• What is required:
The answer must consist of every line below containing "стали".

Stored data entries:

****************

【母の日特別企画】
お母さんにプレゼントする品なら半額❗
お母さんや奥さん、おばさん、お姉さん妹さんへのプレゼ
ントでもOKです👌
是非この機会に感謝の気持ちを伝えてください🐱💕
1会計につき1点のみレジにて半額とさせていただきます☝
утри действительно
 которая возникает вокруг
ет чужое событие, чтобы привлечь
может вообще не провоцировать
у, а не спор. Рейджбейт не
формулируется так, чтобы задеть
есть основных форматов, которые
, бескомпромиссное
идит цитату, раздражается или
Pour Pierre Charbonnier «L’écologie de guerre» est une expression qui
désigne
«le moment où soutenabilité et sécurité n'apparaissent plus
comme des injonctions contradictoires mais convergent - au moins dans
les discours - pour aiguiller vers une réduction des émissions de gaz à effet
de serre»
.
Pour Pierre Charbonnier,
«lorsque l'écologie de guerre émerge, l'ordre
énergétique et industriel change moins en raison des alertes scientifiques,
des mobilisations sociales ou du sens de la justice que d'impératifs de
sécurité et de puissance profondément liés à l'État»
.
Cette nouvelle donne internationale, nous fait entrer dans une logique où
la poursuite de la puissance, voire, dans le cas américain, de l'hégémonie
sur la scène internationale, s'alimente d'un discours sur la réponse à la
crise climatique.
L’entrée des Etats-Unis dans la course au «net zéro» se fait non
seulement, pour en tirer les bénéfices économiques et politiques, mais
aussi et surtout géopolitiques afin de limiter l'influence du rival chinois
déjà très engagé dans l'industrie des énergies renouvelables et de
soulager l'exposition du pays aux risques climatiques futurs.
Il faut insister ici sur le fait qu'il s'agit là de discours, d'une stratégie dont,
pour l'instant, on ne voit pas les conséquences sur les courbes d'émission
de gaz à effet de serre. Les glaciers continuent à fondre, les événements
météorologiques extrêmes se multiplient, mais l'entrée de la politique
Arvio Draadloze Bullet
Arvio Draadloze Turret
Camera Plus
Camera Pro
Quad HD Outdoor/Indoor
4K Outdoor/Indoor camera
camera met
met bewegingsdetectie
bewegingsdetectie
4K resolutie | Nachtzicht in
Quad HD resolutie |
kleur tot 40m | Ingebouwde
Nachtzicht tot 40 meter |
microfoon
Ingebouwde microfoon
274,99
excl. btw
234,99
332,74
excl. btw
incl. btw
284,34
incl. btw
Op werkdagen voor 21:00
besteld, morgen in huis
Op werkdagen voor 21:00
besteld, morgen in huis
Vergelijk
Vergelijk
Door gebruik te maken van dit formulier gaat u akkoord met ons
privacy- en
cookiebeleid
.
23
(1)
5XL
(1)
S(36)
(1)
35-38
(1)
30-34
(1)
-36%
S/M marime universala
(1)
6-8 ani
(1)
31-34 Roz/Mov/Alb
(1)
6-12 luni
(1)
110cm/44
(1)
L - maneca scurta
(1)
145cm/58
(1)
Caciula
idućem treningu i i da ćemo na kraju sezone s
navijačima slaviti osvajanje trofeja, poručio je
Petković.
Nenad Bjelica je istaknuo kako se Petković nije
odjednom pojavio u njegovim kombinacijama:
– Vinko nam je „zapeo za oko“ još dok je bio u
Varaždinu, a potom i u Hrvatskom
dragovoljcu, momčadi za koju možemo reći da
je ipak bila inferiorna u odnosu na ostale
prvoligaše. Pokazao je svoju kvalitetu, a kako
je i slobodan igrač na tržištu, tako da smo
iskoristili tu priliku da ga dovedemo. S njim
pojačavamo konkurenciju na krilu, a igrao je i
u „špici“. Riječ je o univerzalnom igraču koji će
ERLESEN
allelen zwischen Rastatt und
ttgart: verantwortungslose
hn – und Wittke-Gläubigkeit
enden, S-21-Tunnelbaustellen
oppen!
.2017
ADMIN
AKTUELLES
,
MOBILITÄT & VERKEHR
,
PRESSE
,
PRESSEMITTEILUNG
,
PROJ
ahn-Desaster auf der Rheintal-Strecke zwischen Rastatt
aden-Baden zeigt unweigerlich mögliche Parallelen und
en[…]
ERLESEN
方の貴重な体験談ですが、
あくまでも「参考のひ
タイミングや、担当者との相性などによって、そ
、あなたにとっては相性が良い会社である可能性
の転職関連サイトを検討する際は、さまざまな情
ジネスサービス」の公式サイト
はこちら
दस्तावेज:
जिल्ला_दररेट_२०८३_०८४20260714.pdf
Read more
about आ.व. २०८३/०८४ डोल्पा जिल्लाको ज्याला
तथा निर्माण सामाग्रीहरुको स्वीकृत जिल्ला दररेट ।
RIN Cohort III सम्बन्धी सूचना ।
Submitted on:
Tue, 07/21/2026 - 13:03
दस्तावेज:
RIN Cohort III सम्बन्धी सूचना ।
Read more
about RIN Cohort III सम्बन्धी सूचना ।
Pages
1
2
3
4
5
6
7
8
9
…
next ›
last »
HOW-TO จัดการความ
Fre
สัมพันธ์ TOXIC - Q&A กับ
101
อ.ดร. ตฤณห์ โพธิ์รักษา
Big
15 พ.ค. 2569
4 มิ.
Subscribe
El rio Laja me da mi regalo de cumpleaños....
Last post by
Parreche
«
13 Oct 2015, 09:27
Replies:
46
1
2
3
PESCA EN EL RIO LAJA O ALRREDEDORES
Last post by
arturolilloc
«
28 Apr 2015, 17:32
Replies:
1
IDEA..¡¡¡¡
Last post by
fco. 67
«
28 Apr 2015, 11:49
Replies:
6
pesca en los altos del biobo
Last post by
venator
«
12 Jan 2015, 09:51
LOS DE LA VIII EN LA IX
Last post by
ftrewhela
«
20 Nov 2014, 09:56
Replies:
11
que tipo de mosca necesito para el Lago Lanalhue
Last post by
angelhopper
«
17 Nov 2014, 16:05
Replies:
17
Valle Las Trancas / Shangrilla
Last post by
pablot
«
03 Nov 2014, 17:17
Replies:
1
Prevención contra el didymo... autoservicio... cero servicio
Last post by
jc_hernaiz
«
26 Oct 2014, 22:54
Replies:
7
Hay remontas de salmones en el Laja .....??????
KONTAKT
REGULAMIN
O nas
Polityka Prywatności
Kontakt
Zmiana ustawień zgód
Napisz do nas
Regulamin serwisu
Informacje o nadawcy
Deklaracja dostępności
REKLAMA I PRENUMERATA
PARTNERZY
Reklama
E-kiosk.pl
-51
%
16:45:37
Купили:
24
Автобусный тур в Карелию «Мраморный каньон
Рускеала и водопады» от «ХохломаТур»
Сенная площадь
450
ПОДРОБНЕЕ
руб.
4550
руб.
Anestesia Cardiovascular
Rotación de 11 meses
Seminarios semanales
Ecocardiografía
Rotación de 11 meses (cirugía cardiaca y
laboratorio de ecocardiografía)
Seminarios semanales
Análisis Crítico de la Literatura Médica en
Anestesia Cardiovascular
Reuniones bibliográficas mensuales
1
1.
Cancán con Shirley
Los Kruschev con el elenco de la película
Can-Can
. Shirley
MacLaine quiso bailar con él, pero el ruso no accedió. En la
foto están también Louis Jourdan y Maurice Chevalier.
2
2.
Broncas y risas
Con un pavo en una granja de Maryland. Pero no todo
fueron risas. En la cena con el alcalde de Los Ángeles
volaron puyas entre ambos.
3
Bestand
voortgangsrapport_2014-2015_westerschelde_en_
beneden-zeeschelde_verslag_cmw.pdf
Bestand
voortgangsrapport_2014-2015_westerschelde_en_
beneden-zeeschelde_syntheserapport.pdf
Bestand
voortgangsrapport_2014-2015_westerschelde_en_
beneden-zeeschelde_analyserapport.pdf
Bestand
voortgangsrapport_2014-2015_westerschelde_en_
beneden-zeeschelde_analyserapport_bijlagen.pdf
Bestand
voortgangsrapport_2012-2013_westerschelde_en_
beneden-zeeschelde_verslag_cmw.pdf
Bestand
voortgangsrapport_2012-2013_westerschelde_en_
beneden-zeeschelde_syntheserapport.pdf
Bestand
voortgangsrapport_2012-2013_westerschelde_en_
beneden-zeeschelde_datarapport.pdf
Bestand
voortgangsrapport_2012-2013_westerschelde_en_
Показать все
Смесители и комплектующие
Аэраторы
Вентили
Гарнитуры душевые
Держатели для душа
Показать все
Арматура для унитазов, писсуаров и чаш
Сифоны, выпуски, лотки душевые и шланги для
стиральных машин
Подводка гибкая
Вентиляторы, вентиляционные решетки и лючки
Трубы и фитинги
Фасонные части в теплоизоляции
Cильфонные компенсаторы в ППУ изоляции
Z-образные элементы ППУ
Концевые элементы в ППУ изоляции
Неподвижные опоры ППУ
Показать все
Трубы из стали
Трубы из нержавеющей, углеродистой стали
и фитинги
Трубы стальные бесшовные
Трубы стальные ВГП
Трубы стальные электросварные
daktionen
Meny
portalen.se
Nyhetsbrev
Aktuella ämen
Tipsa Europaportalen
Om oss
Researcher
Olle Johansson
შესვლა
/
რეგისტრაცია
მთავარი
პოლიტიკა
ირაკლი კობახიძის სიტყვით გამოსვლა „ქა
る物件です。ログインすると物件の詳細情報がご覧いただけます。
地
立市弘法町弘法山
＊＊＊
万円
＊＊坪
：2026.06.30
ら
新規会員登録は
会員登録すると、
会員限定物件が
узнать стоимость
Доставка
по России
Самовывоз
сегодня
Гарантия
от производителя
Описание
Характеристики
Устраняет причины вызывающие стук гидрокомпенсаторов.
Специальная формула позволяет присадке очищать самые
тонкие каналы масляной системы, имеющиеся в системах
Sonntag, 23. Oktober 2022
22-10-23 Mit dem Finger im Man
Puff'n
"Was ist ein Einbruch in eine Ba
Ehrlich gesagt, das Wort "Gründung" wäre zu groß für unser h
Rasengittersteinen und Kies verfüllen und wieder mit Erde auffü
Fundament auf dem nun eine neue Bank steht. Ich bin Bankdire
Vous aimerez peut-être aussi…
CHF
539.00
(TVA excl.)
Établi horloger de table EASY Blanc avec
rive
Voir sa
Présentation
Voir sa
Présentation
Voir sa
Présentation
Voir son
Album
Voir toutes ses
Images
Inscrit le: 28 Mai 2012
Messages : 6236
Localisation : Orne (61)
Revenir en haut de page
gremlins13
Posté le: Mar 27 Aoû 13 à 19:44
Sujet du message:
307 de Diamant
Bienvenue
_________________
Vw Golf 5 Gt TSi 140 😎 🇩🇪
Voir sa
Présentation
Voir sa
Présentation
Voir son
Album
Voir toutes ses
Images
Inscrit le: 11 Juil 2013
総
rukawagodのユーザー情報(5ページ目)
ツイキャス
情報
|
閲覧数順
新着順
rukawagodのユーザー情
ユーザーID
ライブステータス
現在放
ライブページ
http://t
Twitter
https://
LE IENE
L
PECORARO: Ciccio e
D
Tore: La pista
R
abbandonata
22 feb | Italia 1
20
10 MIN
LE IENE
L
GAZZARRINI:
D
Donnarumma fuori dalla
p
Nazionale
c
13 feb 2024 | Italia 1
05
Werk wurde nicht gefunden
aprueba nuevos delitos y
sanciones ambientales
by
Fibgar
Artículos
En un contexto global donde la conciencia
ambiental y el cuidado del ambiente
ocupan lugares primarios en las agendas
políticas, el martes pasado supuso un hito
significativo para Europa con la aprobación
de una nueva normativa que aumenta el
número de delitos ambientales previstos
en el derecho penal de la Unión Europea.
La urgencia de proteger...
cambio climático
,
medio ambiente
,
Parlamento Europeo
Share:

****************

• Answer to this problem:
Трубы из стали
Трубы из нержавеющей, углеродистой стали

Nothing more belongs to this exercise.